Canadian marine expert wins Adelaide fellowship
Friday, 30 March 2012
Canadian marine conservationist Sabine Jessen will spend six months at the University of Adelaide from this May after being awarded a 2012 Endeavour Research Fellowship to investigate new strategies to protect the ocean's ecosystem.
Ms Jessen, who has an international reputation in marine conservation, will work alongside social scientist Dr Melissa Nursey-Bray from the University of Adelaide's Discipline of Geography, Environment and Population.
The pair will compare marine conservation strategies in Australia, Canada and New Zealand by analysing governance arrangements, including the roles of politics, science and stakeholders.
"Ocean ecosystems are increasingly stressed by human exploitation and climate change, and strategies are urgently required to ensure marine ecosystem resilience," Ms Jessen said.

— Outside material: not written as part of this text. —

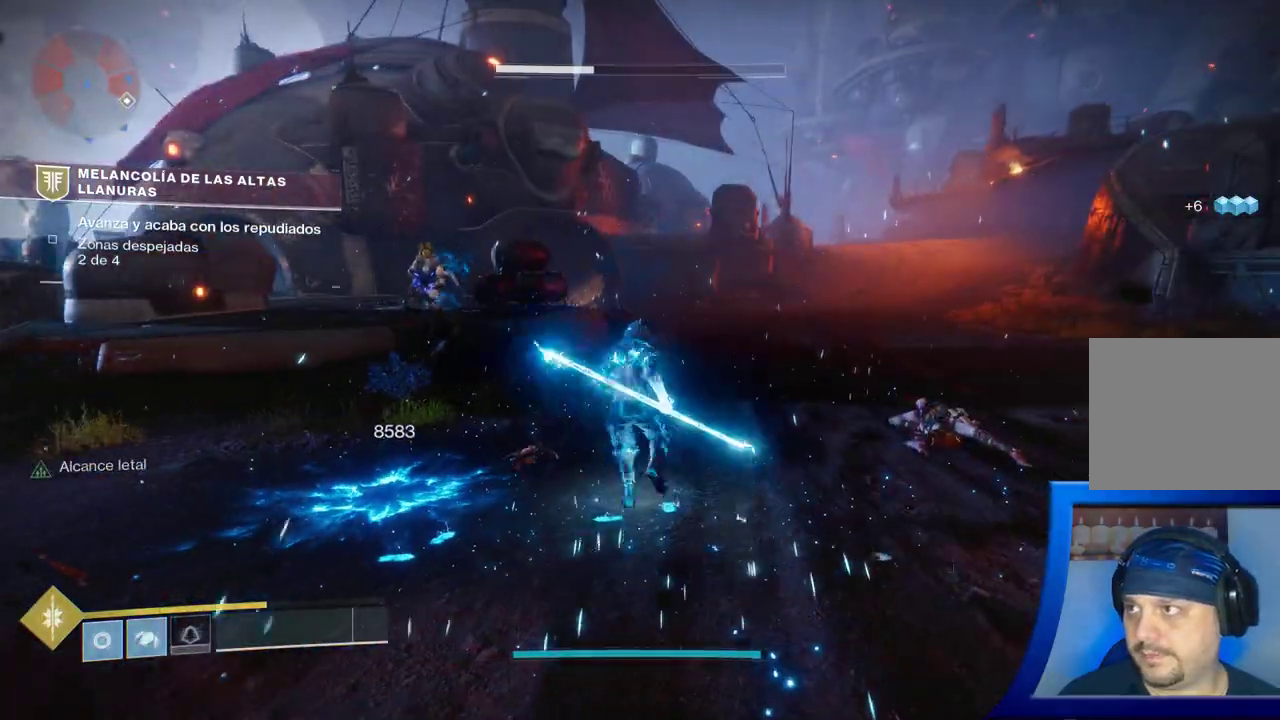
{"buttons": [], "left_stick": "up-left", "right_stick": "left", "events": [[83, "L3", "down"], [317, "right_stick", "left"], [333, "L3", "up"]]}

Her research will look at existing governance arrangements and how they affect Indigenous rights and aspirations and the emerging issues of climate change.
Ms Jessen is renowned as a leader in shaping Canada's ocean management. She is the National Manager of the Oceans and Great Freshwater Lakes Program for the Canadian Parks and Wilderness Society and also serves as the Conservation Director for the British Columbia Chapter of the Canadian Parks and Wilderness Society.
Ms Jessen is currently completing her PhD in the Department of Geography at Simon Fraser University in British Columbia.
She has worked on marine conservation issues since 1993, and also conducted research on land use planning in Canada's Arctic.
Dr Melissa Nursey-Bray said the project offered an important opportunity for collaboration between Canada and Australia on issues of international significance.
"I look forward to working with Sabine on this important project. The preservation of marine areas will be vital to ensure future livelihoods and biodiversity is protected, especially given the threat of climate change," Dr Nursey-Bray said.
The Pro Vice-Chancellor (International) at the University of Adelaide, Professor Kent Anderson, said the Endeavour Scholarship enabled high achieving scholars from participating countries to undertake research in Australia and for Australians to do the same abroad.
"This exchange of knowledge from some of the world's brightest scholars and professionals helps build our global skills base and establish valuable linkages with other countries," says Professor Anderson.